P.S.: Uma ressalva que tenho que referir aos meus colegas gregos sempre que comparo a Grécia e Portugal. A minha imparcialidade não é afectada pelo sucedido num certo Junho de 2004, em Lisboa. Pelo menos de forma consciente.
6 comentários:
Luís, obrigado por esta síntese bem fundamentada que nos deixas. Ajuda a perceber melhor o perfil grego e as suas semelhanças com o fado português.
Abraço!
P.S. Ai aquele Junho de má memória... ;)
Caro Luís,
Há um mapa que coloca no seu blogue e que se refere à distribuição da riqueza. Gostava de lhe perguntar o seguinte: a justiça é igualitária ou a justiça é dar a cada a proporção daquilo que foi o seu contributo para o bem estar social, em geral?
Um abraço
António T
Caro António,
A questão é que a corrupção perverte a desejável relação de proporcionalidade entre o rendimento de cada um e o seu contributo para o tal “bem estar social” que refere. A corrupção perpetua uma distribuição injusta do rendimento, canalizado não para os que mais contribuem mas para aqueles que aproveitam em causa própria o facto de terem relações próximas de poderes específicos. É o exemplo típico do médico a quem se dá o famoso “fakelaki”* para acelerar a intervenção cirúrgica de alguém que de outra forma ficaria em fila de espera por longos meses, ou do polícia que recebe luvas para fechar os olhos a infracções.
Cumprimentos.
P.S.: O primeiro-ministro grego deu mostras recentes de estar ciente do problema. Extracto de um artigo no site da BBC, com base num discurso proferido nesta 3.ª feira (artigo completo em http://news.bbc.co.uk/2/hi/europe/7787426.stm): “Mr Karamanlis has rejected calls to step down. But on Tuesday he acknowledged some of the problems that had fuelled the anger of young people. In a speech to parliamentary colleagues, he said "long-unresolved problems, such as the lack of meritocracy, corruption in everyday life and a sense of social injustice disappoint young people".”

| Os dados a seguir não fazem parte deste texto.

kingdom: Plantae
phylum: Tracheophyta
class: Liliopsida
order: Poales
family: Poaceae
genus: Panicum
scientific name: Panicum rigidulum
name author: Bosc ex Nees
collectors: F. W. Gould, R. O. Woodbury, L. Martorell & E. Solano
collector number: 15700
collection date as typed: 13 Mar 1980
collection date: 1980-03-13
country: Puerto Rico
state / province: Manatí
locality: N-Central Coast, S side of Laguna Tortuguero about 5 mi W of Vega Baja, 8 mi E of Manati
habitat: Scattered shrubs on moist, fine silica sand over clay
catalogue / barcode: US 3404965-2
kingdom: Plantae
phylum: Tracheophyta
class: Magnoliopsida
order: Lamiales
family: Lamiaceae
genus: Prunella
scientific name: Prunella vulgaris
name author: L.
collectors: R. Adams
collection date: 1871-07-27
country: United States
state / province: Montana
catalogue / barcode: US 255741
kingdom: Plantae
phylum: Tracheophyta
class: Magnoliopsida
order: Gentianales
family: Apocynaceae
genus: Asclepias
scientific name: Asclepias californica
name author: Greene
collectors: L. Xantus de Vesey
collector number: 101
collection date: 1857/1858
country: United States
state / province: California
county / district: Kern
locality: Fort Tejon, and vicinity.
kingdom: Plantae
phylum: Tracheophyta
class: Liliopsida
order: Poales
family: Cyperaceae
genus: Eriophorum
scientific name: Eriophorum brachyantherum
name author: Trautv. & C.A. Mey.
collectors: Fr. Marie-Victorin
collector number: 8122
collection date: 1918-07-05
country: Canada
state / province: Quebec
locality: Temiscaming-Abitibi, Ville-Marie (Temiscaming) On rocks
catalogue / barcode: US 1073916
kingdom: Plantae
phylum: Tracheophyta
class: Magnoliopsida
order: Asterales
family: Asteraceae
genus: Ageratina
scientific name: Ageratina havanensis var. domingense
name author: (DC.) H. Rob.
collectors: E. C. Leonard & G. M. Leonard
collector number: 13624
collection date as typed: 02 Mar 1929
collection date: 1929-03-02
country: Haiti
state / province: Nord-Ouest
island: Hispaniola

* “Fakelaki”=“Envelopezinho”, em grego. Uma verdadeira instituição neste país – lembro-me de uma sondagem que mostrava que mais de metade dos cidadãos gregos já o tinham utilizado para acelerar procedimentos do serviço de saúde.
obrigada pela informação.
beijinhos
su
Bom Ano!
Beijos.
S
Jefferson
Os povos da grecia e de portugal deveriam ficar felizes por terem destronados seus reis e agoram usufruirem da republica corrupta que tem. Viva a propina republicana!